== What you will do ==
Transcribe every line from the one containing "persönlichen Karriereziele zu" to the end of the listing, exactly as written, and leave out the pictures.

=== Section Start ===

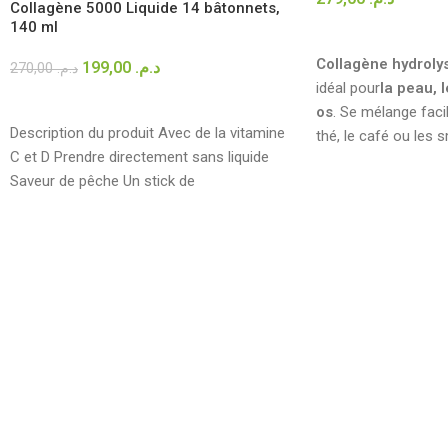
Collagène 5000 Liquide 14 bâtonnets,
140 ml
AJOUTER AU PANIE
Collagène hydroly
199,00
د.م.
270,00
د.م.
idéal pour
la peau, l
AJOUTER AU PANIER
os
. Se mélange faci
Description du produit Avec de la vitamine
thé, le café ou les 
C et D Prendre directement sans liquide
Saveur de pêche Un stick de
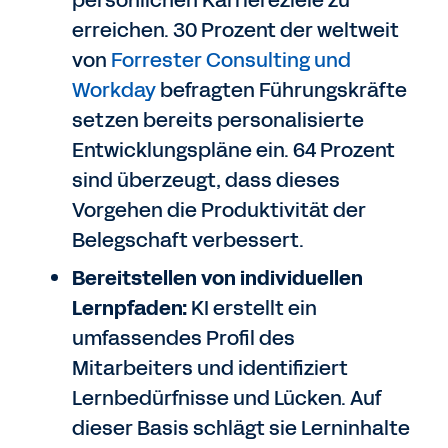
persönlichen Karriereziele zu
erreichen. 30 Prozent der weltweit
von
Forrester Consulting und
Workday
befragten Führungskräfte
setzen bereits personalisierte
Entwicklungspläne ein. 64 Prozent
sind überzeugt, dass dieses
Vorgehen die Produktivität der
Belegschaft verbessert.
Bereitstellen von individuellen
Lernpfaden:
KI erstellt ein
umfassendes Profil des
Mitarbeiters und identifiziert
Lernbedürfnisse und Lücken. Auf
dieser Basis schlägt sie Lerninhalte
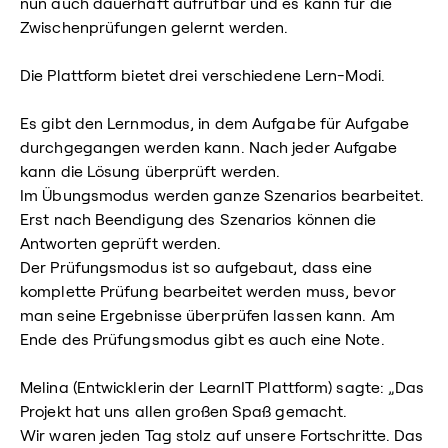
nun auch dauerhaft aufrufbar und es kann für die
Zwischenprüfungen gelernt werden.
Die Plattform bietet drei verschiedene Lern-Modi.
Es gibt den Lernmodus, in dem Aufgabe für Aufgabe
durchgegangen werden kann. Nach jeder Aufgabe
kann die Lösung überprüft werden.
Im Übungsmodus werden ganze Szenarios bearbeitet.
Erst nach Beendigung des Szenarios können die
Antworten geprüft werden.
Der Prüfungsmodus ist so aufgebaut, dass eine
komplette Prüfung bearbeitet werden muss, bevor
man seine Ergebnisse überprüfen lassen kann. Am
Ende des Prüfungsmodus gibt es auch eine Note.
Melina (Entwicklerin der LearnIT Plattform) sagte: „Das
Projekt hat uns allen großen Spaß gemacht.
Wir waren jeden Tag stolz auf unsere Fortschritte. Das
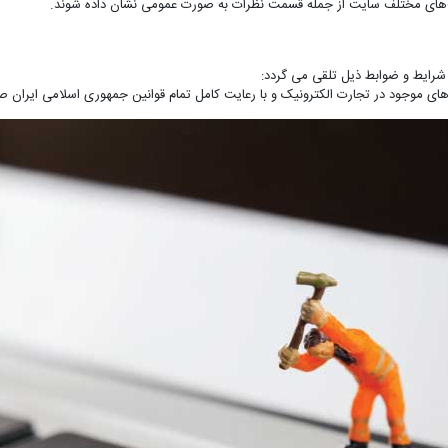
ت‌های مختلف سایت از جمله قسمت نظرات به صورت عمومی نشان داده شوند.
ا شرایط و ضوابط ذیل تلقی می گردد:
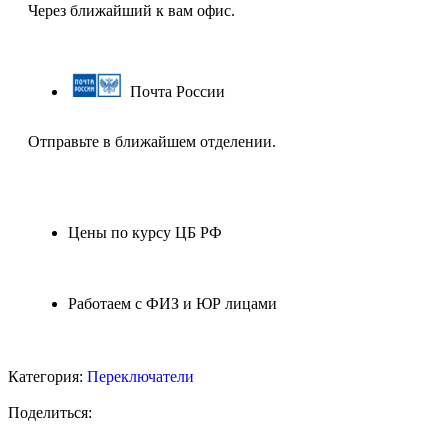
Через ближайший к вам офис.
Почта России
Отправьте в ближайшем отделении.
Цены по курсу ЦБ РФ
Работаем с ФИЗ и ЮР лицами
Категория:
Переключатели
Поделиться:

=== Section End ===

== Exercise solution ==
persönlichen Karriereziele zu
erreichen. 30 Prozent der weltweit
von
Forrester Consulting und
Workday
befragten Führungskräfte
setzen bereits personalisierte
Entwicklungspläne ein. 64 Prozent
sind überzeugt, dass dieses
Vorgehen die Produktivität der
Belegschaft verbessert.
Bereitstellen von individuellen
Lernpfaden:
KI erstellt ein
umfassendes Profil des
Mitarbeiters und identifiziert
Lernbedürfnisse und Lücken. Auf
dieser Basis schlägt sie Lerninhalte
nun auch dauerhaft aufrufbar und es kann für die
Zwischenprüfungen gelernt werden.
Die Plattform bietet drei verschiedene Lern-Modi.
Es gibt den Lernmodus, in dem Aufgabe für Aufgabe
durchgegangen werden kann. Nach jeder Aufgabe
kann die Lösung überprüft werden.
Im Übungsmodus werden ganze Szenarios bearbeitet.
Erst nach Beendigung des Szenarios können die
Antworten geprüft werden.
Der Prüfungsmodus ist so aufgebaut, dass eine
komplette Prüfung bearbeitet werden muss, bevor
man seine Ergebnisse überprüfen lassen kann. Am
Ende des Prüfungsmodus gibt es auch eine Note.
Melina (Entwicklerin der LearnIT Plattform) sagte: „Das
Projekt hat uns allen großen Spaß gemacht.
Wir waren jeden Tag stolz auf unsere Fortschritte. Das
ت‌های مختلف سایت از جمله قسمت نظرات به صورت عمومی نشان داده شوند.
ا شرایط و ضوابط ذیل تلقی می گردد:
Через ближайший к вам офис.
Почта России
Отправьте в ближайшем отделении.
Цены по курсу ЦБ РФ
Работаем с ФИЗ и ЮР лицами
Категория:
Переключатели
Поделиться:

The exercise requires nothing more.